"Madman! what do you say? Have her silly, girlish whimsies so frightened you? Away with you to the front, and I will fetch her!"
"I have said it, Oran," rejoined Hyland, in a firm, though deeply dejected voice. "I have agreed to take her back, and I will do so. If you will allow me a guard, I will not delay the band a moment; and will answer for the lives of those entrusted to me."
"Fool and madman!" exclaimed the brother, in a fury, "must I force you to your senses? What ho, there, Hawks! two of you return; and Dancy Parkins, lift that girl to the saddle, and bear her off."
"Fear not," said Hyland to Catherine, who, with woman's inconsistency, threw herself into his arms, the moment she heard the dreaded order.—"You but frighten her, brother!—Make me not more wretched than I am, by forcing me to shed the blood of any of your people.—I will shoot any one who touches her."—
"Myself, boy?" cried his savage brother, leaping from his horse. Then pausing, for at his approach, Hyland lowered the weapon he had raised to make good his words, he said sternly,
"Choose for yourself.—Bear her along, and be rewarded by smiles in the morning; take her back and die, like a mad wolf, in the trap that has before maimed you. Mount horse, Dancy Parkins, and begone; and you, Hyland Gilbert, mount and follow, or stay where you are and perish.—Will you on?" he added, with inexpressible fierceness.

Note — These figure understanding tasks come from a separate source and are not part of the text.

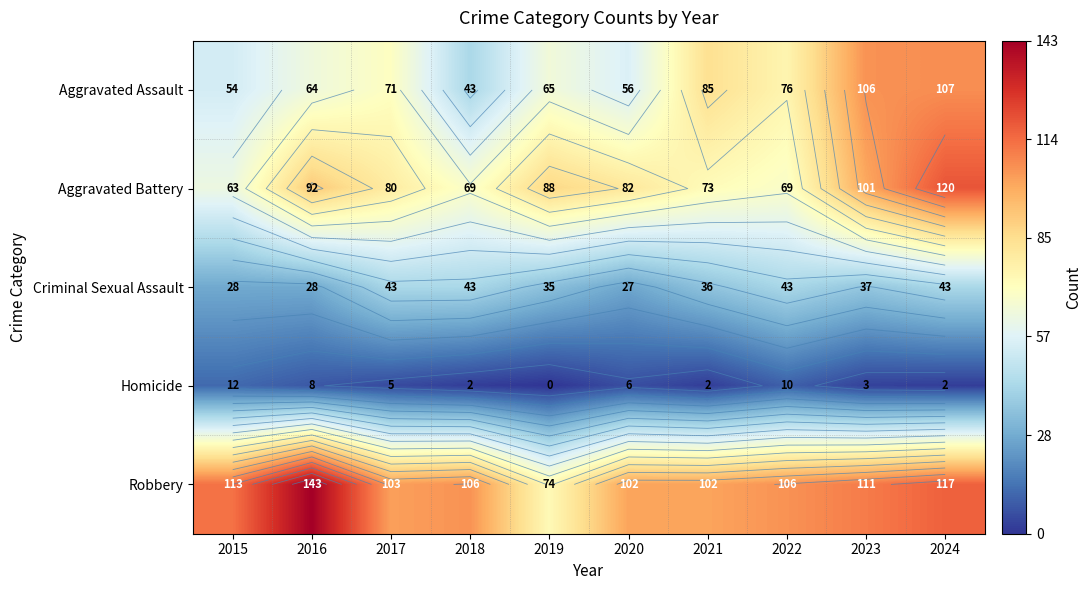

True or false: Robbery has a value of 102 at 2020.

True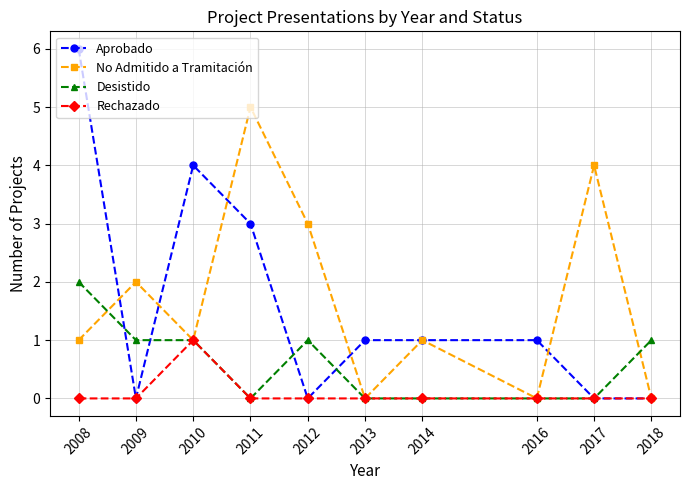

Which series has the largest range (max minus min)?

Aprobado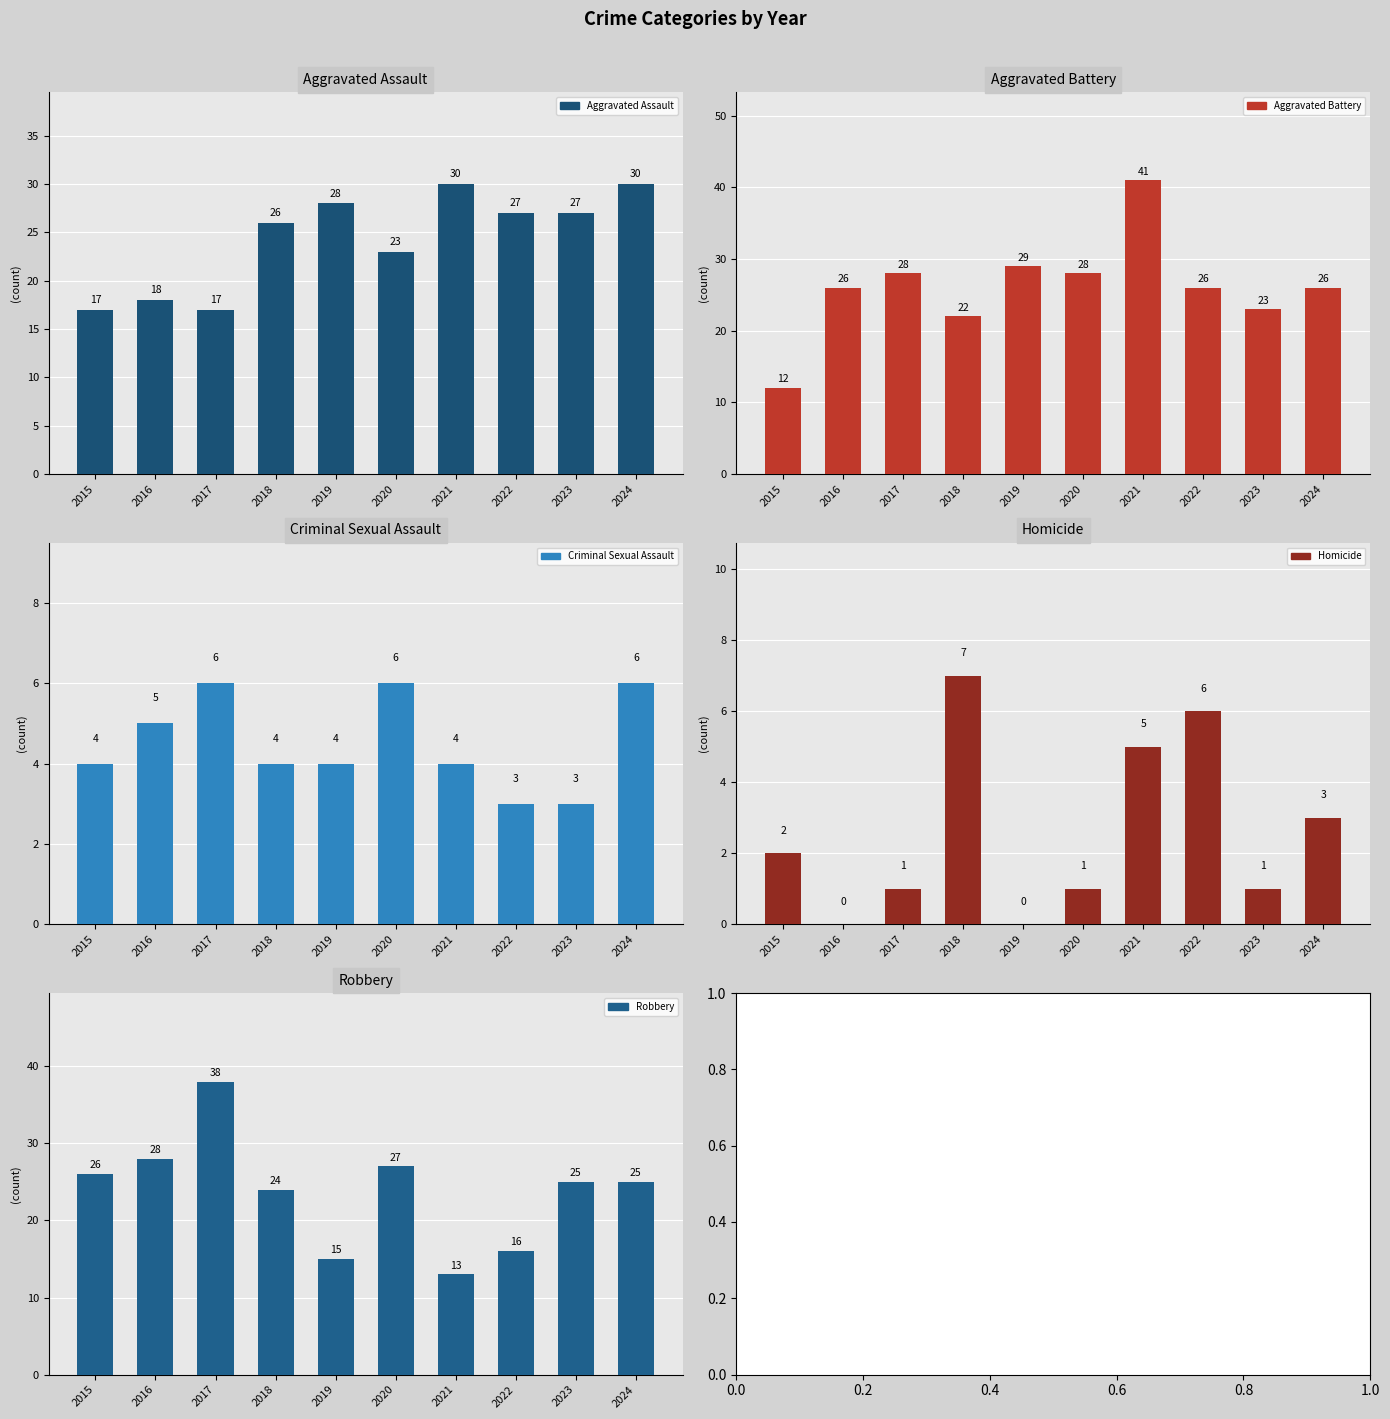

Between 2017 and 2020, which series saw the biggest shift?

Robbery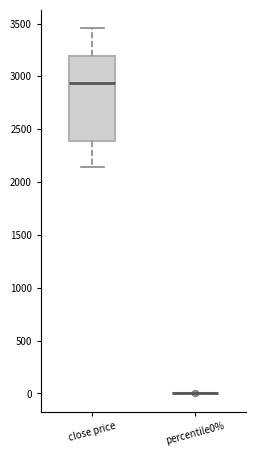

Reading left to right, transcribe this box plot: for each box, give where its median line is, the range the box spans, and where its two whiskers end, as read against the y-axis. The values are not printed on the chart, so give them approximately, as read against the axis.

close price: median 2950, box 2400 to 3200, whiskers 2150 to 3450
percentile0%: box collapsed to a line at 0, whiskers 0 to 0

"When I have put this lady in safety, but not before," replied Hyland.
"Die then for a fool, or help yourself as you may," said the elder brother; and mounting his horse, he instantly galloped out of sight.
None now remained with Hyland save the two maidens; for even Dancy, awed by the voice of the refugee, had deserted the once-willing Phoebe. He turned his eyes towards the retreating figures, as if doubting whether they could wholly desert him; but he heard the tramp of the steeds ring farther and fainter each moment, and it was plain that the incensed Oran had abandoned him to his fate. He assisted Catherine to mount, and Phoebe likewise; then taking Catherine's bridle in his hand, he turned the horse's head, and began to retrace his steps without uttering a word. A moody silence possessed him, and even Catherine's voice, now sobbing out her broken gratitude, failed to draw from him more than a few sullen monosyllables.
"It shall be as you will," he said; "but let us speak no more.—What matters it now to utter vain words?"